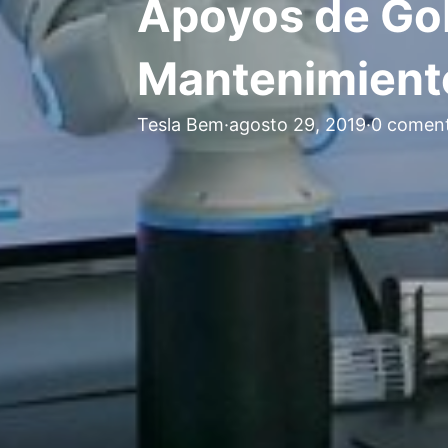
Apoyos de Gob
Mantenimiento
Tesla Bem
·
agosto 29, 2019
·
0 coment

...

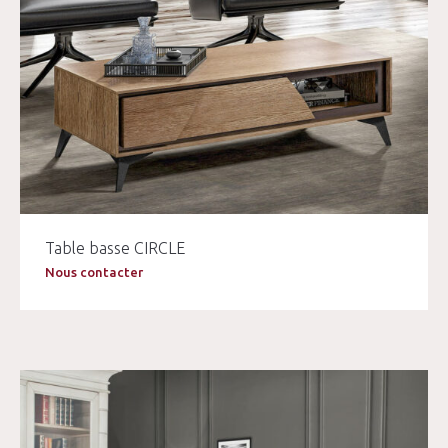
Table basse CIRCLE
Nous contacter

---

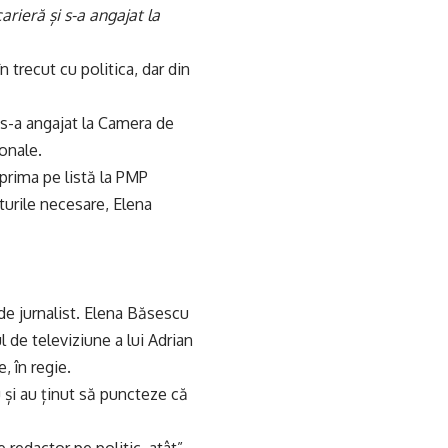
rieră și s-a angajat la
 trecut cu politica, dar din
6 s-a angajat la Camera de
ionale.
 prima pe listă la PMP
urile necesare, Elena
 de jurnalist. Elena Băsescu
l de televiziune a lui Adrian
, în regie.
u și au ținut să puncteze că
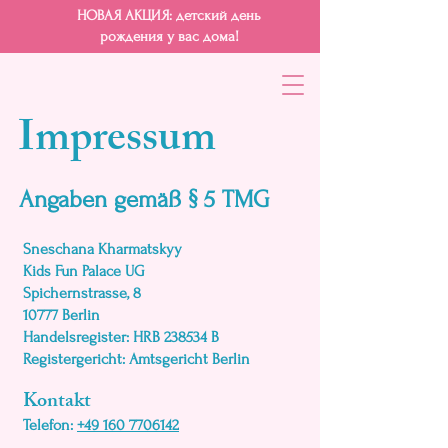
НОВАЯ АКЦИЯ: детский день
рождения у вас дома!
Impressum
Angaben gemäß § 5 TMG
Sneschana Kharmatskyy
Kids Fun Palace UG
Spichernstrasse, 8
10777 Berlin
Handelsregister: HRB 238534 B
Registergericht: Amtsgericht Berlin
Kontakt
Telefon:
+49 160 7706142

The problem: Every line above that includes the word "angajat" must appear in the answer.

Problem solution:
rieră și s-a angajat la
6 s-a angajat la Camera de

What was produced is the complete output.